### Excerpt provided
Software framework for video games

OpenFL is a free and open-source software framework and platform for the creation of multi-platform applications and video games. OpenFL applications can be written in Haxe, JavaScript (EcmaScript 5 or 6+), or TypeScript, and may be published as standalone applications for several targets including iOS, Android, HTML5 (choice of Canvas, WebGL, SVG or DOM), Windows, macOS, Linux, WebAssembly, Flash, AIR, PlayStation 4, PlayStation 3, PlayStation Vita, Xbox One, Wii U, TiVo, Raspberry Pi, and Node.js.

The most popular editors used for Haxe and OpenFL development are:

- Visual Studio Code (with plugin)
- HaxeDevelop (supports code folding, code refactoring and interactive debugging)
- Sublime Text (with plugin)
- IntelliJ IDEA (with plugin)

OpenFL contains Haxe ports of major graphical libraries such as Away3D, Starling, Babylon.js, Adobe Flash and DragonBones. Due to the multi-platform nature of OpenFL, such libraries usually run on multiple platforms such as HTML5, Adobe AIR and Android/iOS.

More than 500 video games have been developed with OpenFL, including Papers, Please, Rymdkapsel, Lightbot, Friday Night Funkin', and Madden NFL Mobile.

OpenFL was created by Joshua Granick and is currently administered and maintained by Chris Speciale, software engineer, board member, and co-owner.

==Technical details==
===OpenFL===
OpenFL is designed to fully mirror the Flash API. SWF files created with Adobe Flash Professional or other authoring tools may be used in OpenFL programs.

OpenFL supports rendering in OpenGL, Cairo, Canvas, SVG and even HTML5 DOM. In the browser, WebGL is the default renderer but if unavailable then canvas (CPU rendering) is used. Certain features (shape.graphics or bitmapData.draw) will use CPU rendering, but the display list remains GPU accelerated as far as possible.

### Assignment A
Why, according to the OpenFL excerpt, do the graphical libraries ported to Haxe usually run on several platforms? Answer in one to three sentences.
### Assignment B
Set down word for word the part of the OpenFL excerpt between "The most popular" and "IDEA (with plugin)", inclusive.
### Assignment C
Answer these questions from the OpenFL excerpt:
(i) Who created OpenFL?
(ii) In the browser, what renderer is used when WebGL is unavailable?
(iii) Which editor supports code folding, code refactoring and interactive debugging?
The data that comes next is from a separate source, not from the OpenFL excerpt.

### Data excerpts
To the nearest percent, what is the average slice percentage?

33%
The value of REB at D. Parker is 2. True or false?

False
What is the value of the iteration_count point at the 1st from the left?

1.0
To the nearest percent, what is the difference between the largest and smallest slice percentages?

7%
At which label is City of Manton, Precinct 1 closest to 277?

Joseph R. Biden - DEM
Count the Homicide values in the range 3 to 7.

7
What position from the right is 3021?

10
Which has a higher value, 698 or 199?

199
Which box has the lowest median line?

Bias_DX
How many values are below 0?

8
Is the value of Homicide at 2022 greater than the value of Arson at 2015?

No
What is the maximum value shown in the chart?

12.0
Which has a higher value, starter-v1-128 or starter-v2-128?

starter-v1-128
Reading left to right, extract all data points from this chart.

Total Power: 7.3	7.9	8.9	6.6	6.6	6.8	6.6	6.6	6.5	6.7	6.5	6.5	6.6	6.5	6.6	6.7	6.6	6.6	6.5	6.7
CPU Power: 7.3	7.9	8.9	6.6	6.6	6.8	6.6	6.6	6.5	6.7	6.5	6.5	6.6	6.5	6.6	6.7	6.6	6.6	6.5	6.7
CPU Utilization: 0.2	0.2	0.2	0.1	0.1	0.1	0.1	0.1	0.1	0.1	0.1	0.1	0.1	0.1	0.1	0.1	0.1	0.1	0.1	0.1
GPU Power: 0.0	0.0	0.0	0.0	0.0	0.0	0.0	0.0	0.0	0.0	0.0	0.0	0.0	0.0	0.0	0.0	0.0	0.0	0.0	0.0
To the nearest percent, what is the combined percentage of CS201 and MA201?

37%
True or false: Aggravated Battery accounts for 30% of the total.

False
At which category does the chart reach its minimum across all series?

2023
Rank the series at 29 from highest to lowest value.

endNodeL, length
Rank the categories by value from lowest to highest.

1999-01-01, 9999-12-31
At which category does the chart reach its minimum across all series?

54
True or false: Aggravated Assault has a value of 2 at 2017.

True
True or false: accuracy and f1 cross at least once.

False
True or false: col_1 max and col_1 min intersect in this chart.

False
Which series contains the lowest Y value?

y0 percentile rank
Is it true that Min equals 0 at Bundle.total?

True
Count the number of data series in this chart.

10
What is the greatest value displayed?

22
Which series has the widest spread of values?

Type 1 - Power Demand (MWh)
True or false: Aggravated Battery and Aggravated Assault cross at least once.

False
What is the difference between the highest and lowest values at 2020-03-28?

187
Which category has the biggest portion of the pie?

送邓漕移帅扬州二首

### Answer space A
They usually run on multiple platforms such as HTML5, Adobe AIR and Android/iOS because of the multi-platform nature of OpenFL. OpenFL contains Haxe ports of libraries like Away3D, Starling, Babylon.js, Adobe Flash and DragonBones.

### Answer space B
The most popular editors used for Haxe and OpenFL development are:

- Visual Studio Code (with plugin)
- HaxeDevelop (supports code folding, code refactoring and interactive debugging)
- Sublime Text (with plugin)
- IntelliJ IDEA (with plugin)

### Answer space C
(i) Joshua Granick
(ii) Canvas (CPU rendering)
(iii) HaxeDevelop